**Goal of the exercise:** Starting at the line that contains "человек | 233 |", restate each line word for word through the final line of the data, keeping both ends.

**Data items:**
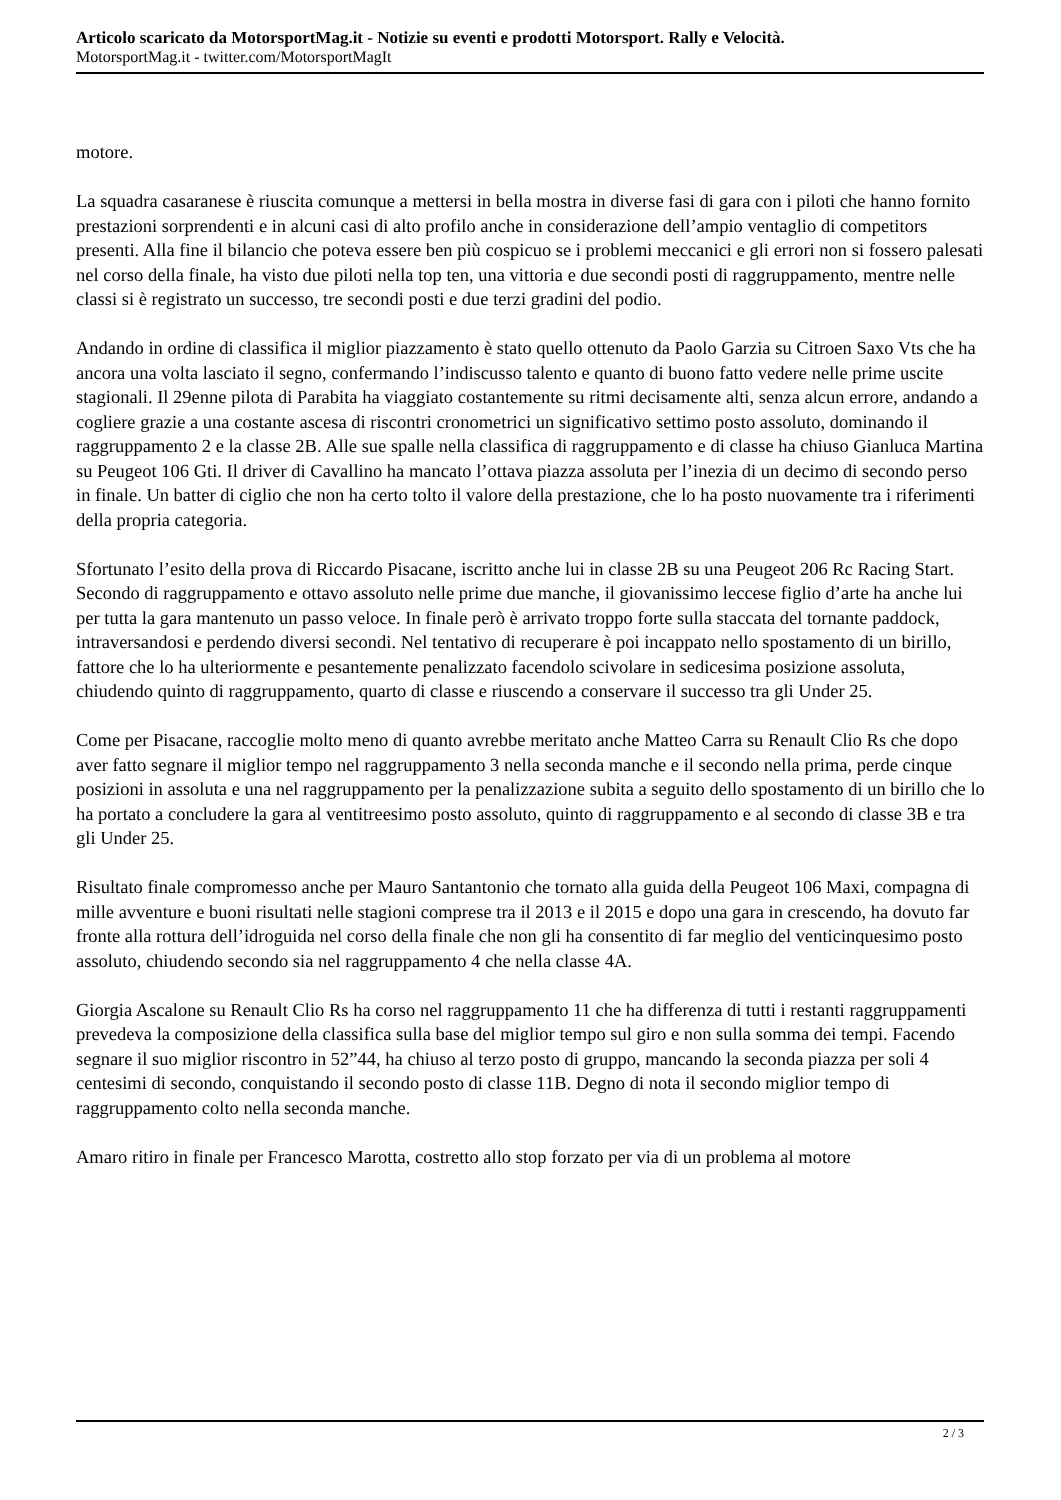Articolo scaricato da MotorsportMag.it - Notizie su eventi e prodotti Motorsport. Rally e Velocità.
MotorsportMag.it - twitter.com/MotorsportMagIt
motore.
La squadra casaranese è riuscita comunque a mettersi in bella mostra in diverse fasi di gara con i piloti che hanno fornito prestazioni sorprendenti e in alcuni casi di alto profilo anche in considerazione dell’ampio ventaglio di competitors presenti. Alla fine il bilancio che poteva essere ben più cospicuo se i problemi meccanici e gli errori non si fossero palesati nel corso della finale, ha visto due piloti nella top ten, una vittoria e due secondi posti di raggruppamento, mentre nelle classi si è registrato un successo, tre secondi posti e due terzi gradini del podio.
Andando in ordine di classifica il miglior piazzamento è stato quello ottenuto da Paolo Garzia su Citroen Saxo Vts che ha ancora una volta lasciato il segno, confermando l’indiscusso talento e quanto di buono fatto vedere nelle prime uscite stagionali. Il 29enne pilota di Parabita ha viaggiato costantemente su ritmi decisamente alti, senza alcun errore, andando a cogliere grazie a una costante ascesa di riscontri cronometrici un significativo settimo posto assoluto, dominando il raggruppamento 2 e la classe 2B. Alle sue spalle nella classifica di raggruppamento e di classe ha chiuso Gianluca Martina su Peugeot 106 Gti. Il driver di Cavallino ha mancato l’ottava piazza assoluta per l’inezia di un decimo di secondo perso in finale. Un batter di ciglio che non ha certo tolto il valore della prestazione, che lo ha posto nuovamente tra i riferimenti della propria categoria.
Sfortunato l’esito della prova di Riccardo Pisacane, iscritto anche lui in classe 2B su una Peugeot 206 Rc Racing Start. Secondo di raggruppamento e ottavo assoluto nelle prime due manche, il giovanissimo leccese figlio d’arte ha anche lui per tutta la gara mantenuto un passo veloce. In finale però è arrivato troppo forte sulla staccata del tornante paddock, intraversandosi e perdendo diversi secondi. Nel tentativo di recuperare è poi incappato nello spostamento di un birillo, fattore che lo ha ulteriormente e pesantemente penalizzato facendolo scivolare in sedicesima posizione assoluta, chiudendo quinto di raggruppamento, quarto di classe e riuscendo a conservare il successo tra gli Under 25.
Come per Pisacane, raccoglie molto meno di quanto avrebbe meritato anche Matteo Carra su Renault Clio Rs che dopo aver fatto segnare il miglior tempo nel raggruppamento 3 nella seconda manche e il secondo nella prima, perde cinque posizioni in assoluta e una nel raggruppamento per la penalizzazione subita a seguito dello spostamento di un birillo che lo ha portato a concludere la gara al ventitreesimo posto assoluto, quinto di raggruppamento e al secondo di classe 3B e tra gli Under 25.
Risultato finale compromesso anche per Mauro Santantonio che tornato alla guida della Peugeot 106 Maxi, compagna di mille avventure e buoni risultati nelle stagioni comprese tra il 2013 e il 2015 e dopo una gara in crescendo, ha dovuto far fronte alla rottura dell’idroguida nel corso della finale che non gli ha consentito di far meglio del venticinquesimo posto assoluto, chiudendo secondo sia nel raggruppamento 4 che nella classe 4A.
Giorgia Ascalone su Renault Clio Rs ha corso nel raggruppamento 11 che ha differenza di tutti i restanti raggruppamenti prevedeva la composizione della classifica sulla base del miglior tempo sul giro e non sulla somma dei tempi. Facendo segnare il suo miglior riscontro in 52”44, ha chiuso al terzo posto di gruppo, mancando la seconda piazza per soli 4 centesimi di secondo, conquistando il secondo posto di classe 11B. Degno di nota il secondo miglior tempo di raggruppamento colto nella seconda manche.
Amaro ritiro in finale per Francesco Marotta, costretto allo stop forzato per via di un problema al motore
2 / 3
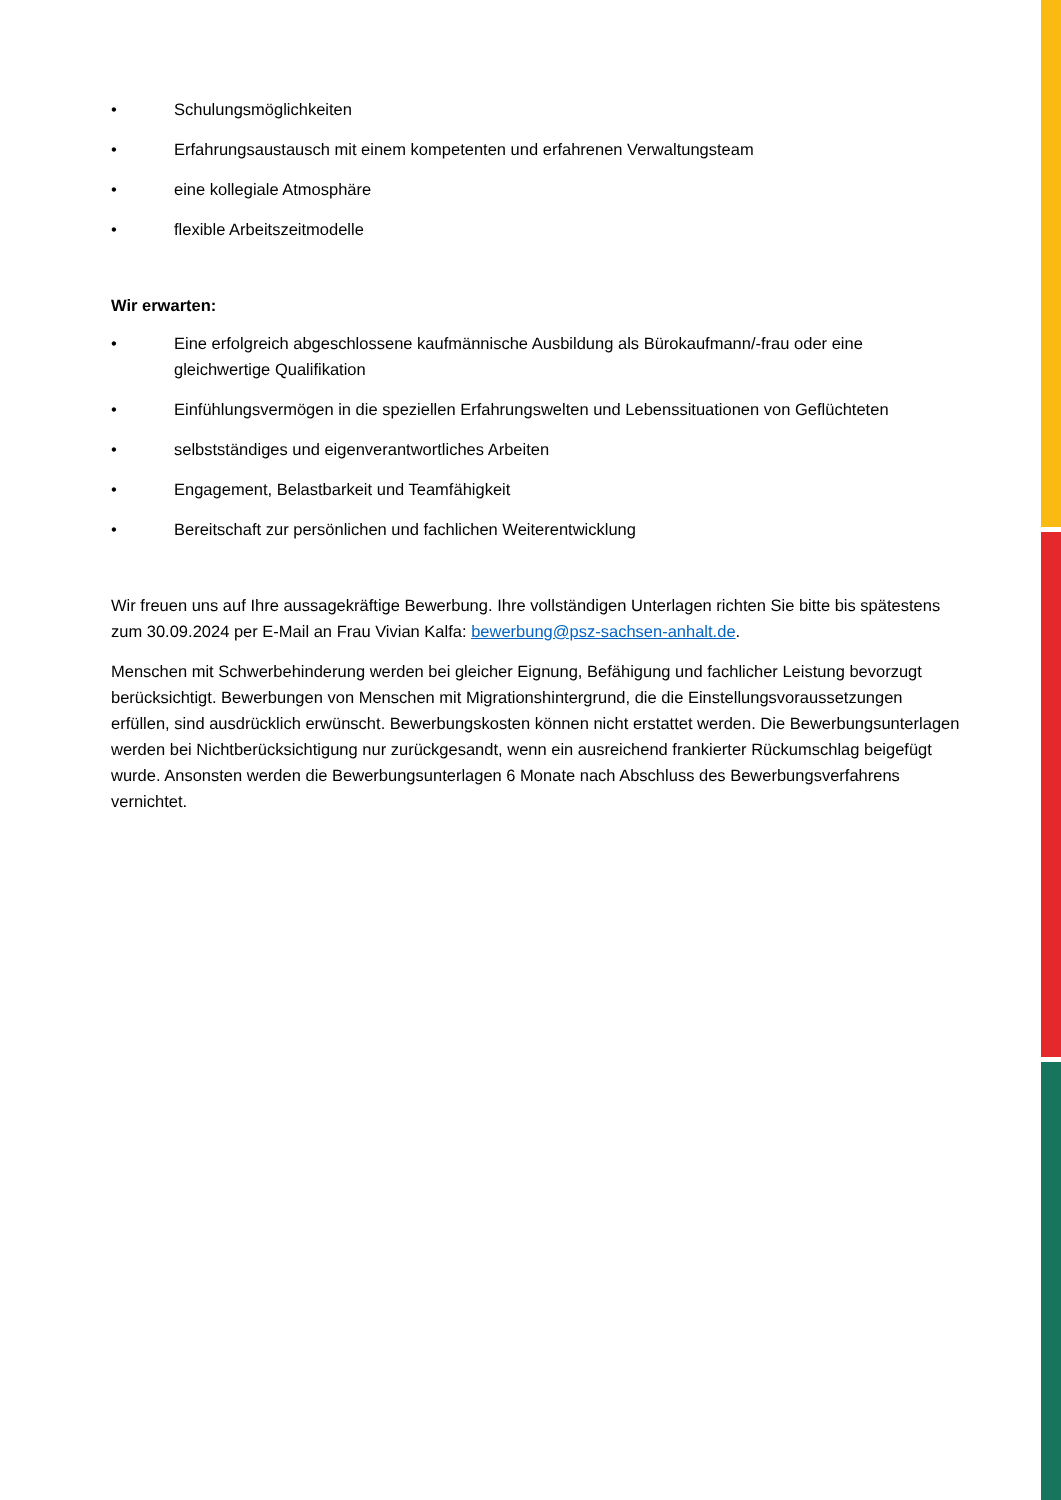• Schulungsmöglichkeiten
• Erfahrungsaustausch mit einem kompetenten und erfahrenen Verwaltungsteam
• eine kollegiale Atmosphäre
• flexible Arbeitszeitmodelle
Wir erwarten:
• Eine erfolgreich abgeschlossene kaufmännische Ausbildung als Bürokaufmann/-frau oder eine gleichwertige Qualifikation
• Einfühlungsvermögen in die speziellen Erfahrungswelten und Lebenssituationen von Geflüchteten
• selbstständiges und eigenverantwortliches Arbeiten
• Engagement, Belastbarkeit und Teamfähigkeit
• Bereitschaft zur persönlichen und fachlichen Weiterentwicklung
Wir freuen uns auf Ihre aussagekräftige Bewerbung. Ihre vollständigen Unterlagen richten Sie bitte bis spätestens zum 30.09.2024 per E-Mail an Frau Vivian Kalfa: bewerbung@psz-sachsen-anhalt.de.
Menschen mit Schwerbehinderung werden bei gleicher Eignung, Befähigung und fachlicher Leistung bevorzugt berücksichtigt. Bewerbungen von Menschen mit Migrationshintergrund, die die Einstellungsvoraussetzungen erfüllen, sind ausdrücklich erwünscht. Bewerbungskosten können nicht erstattet werden. Die Bewerbungsunterlagen werden bei Nichtberücksichtigung nur zurückgesandt, wenn ein ausreichend frankierter Rückumschlag beigefügt wurde. Ansonsten werden die Bewerbungsunterlagen 6 Monate nach Abschluss des Bewerbungsverfahrens vernichtet.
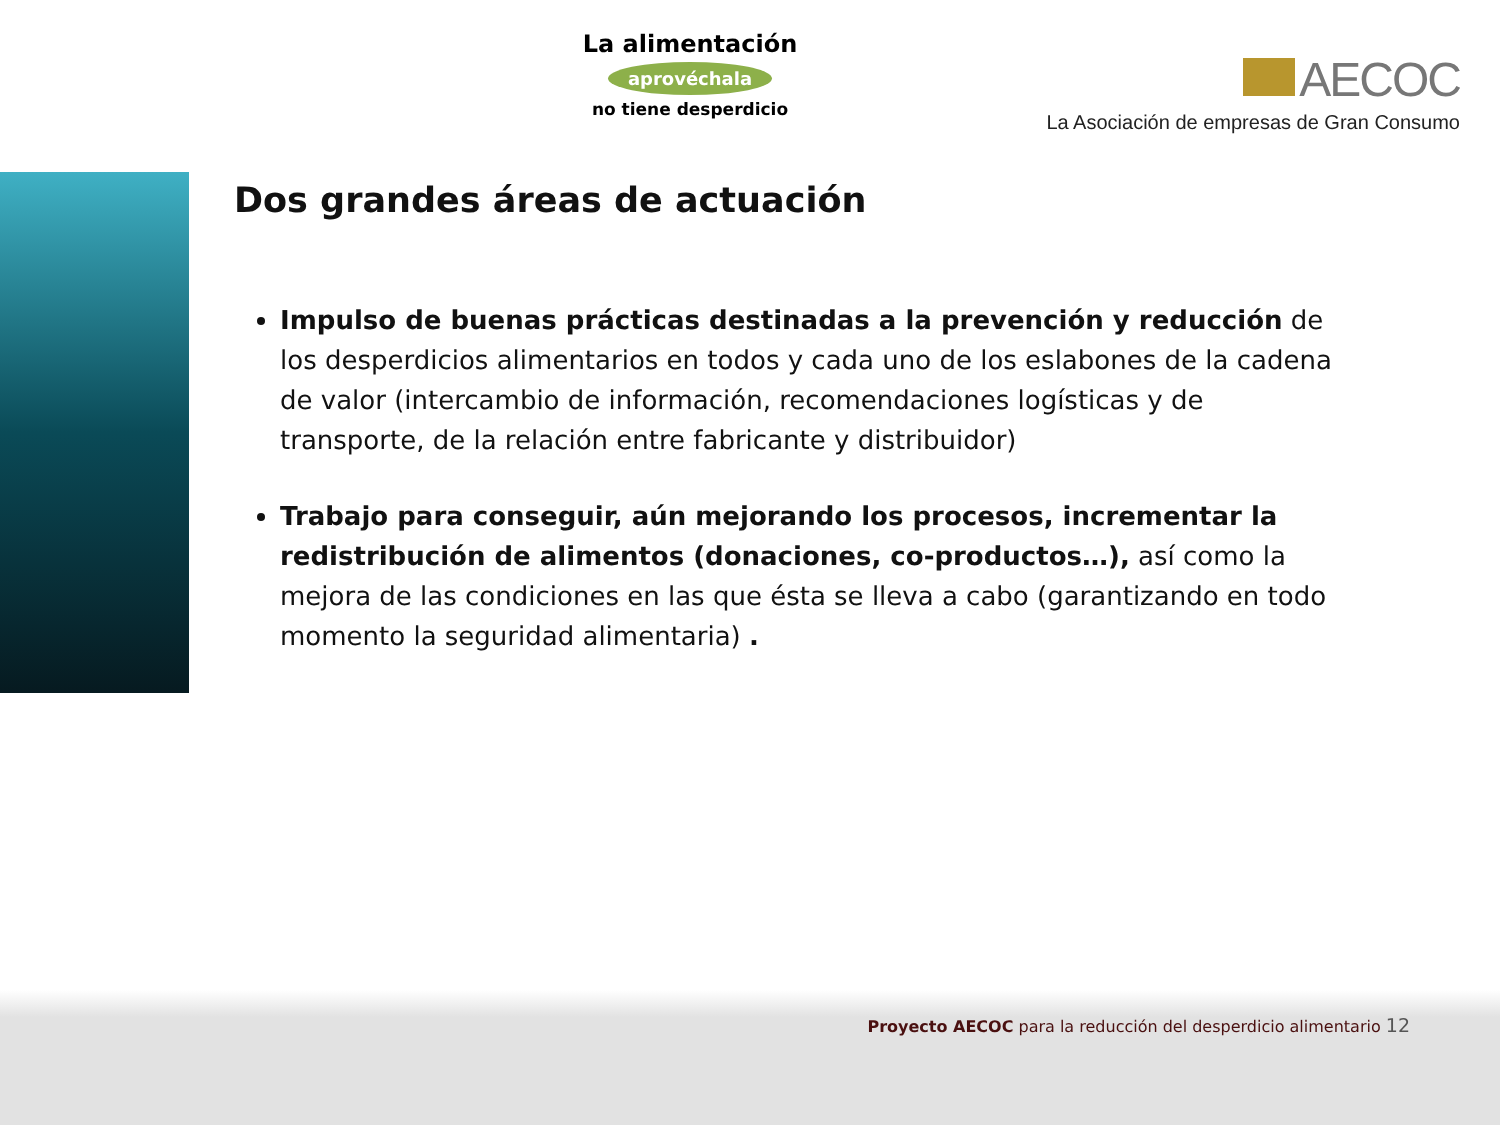La alimentación
aprovéchala
no tiene desperdicio
AECOC
La Asociación de empresas de Gran Consumo
Dos grandes áreas de actuación
Impulso de buenas prácticas destinadas a la prevención y reducción de los desperdicios alimentarios en todos y cada uno de los eslabones de la cadena de valor (intercambio de información, recomendaciones logísticas y de transporte, de la relación entre fabricante y distribuidor)
Trabajo para conseguir, aún mejorando los procesos, incrementar la redistribución de alimentos (donaciones, co-productos…), así como la mejora de las condiciones en las que ésta se lleva a cabo (garantizando en todo momento la seguridad alimentaria) .
Proyecto AECOC para la reducción del desperdicio alimentario 12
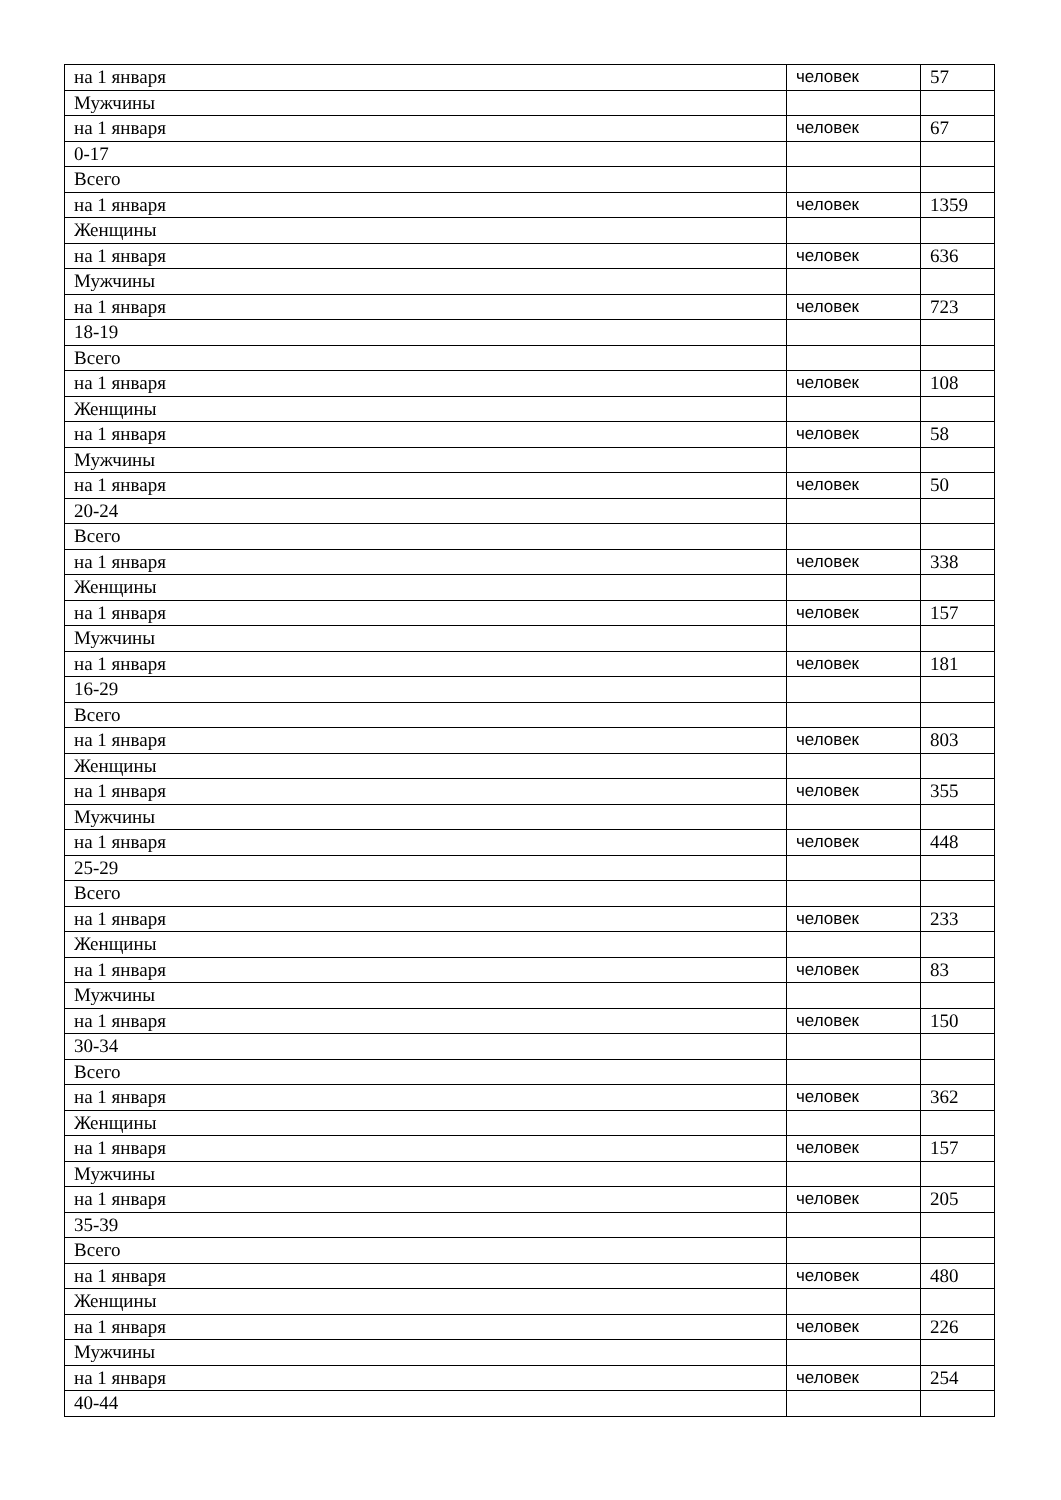| на 1 января | человек | 57 |
| Мужчины | | |
| на 1 января | человек | 67 |
| 0-17 | | |
| Всего | | |
| на 1 января | человек | 1359 |
| Женщины | | |
| на 1 января | человек | 636 |
| Мужчины | | |
| на 1 января | человек | 723 |
| 18-19 | | |
| Всего | | |
| на 1 января | человек | 108 |
| Женщины | | |
| на 1 января | человек | 58 |
| Мужчины | | |
| на 1 января | человек | 50 |
| 20-24 | | |
| Всего | | |
| на 1 января | человек | 338 |
| Женщины | | |
| на 1 января | человек | 157 |
| Мужчины | | |
| на 1 января | человек | 181 |
| 16-29 | | |
| Всего | | |
| на 1 января | человек | 803 |
| Женщины | | |
| на 1 января | человек | 355 |
| Мужчины | | |
| на 1 января | человек | 448 |
| 25-29 | | |
| Всего | | |
| на 1 января | человек | 233 |
| Женщины | | |
| на 1 января | человек | 83 |
| Мужчины | | |
| на 1 января | человек | 150 |
| 30-34 | | |
| Всего | | |
| на 1 января | человек | 362 |
| Женщины | | |
| на 1 января | человек | 157 |
| Мужчины | | |
| на 1 января | человек | 205 |
| 35-39 | | |
| Всего | | |
| на 1 января | человек | 480 |
| Женщины | | |
| на 1 января | человек | 226 |
| Мужчины | | |
| на 1 января | человек | 254 |
| 40-44 | | |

**Solution to the problem:**
| на 1 января | человек | 233 |
| Женщины | | |
| на 1 января | человек | 83 |
| Мужчины | | |
| на 1 января | человек | 150 |
| 30-34 | | |
| Всего | | |
| на 1 января | человек | 362 |
| Женщины | | |
| на 1 января | человек | 157 |
| Мужчины | | |
| на 1 января | человек | 205 |
| 35-39 | | |
| Всего | | |
| на 1 января | человек | 480 |
| Женщины | | |
| на 1 января | человек | 226 |
| Мужчины | | |
| на 1 января | человек | 254 |
| 40-44 | | |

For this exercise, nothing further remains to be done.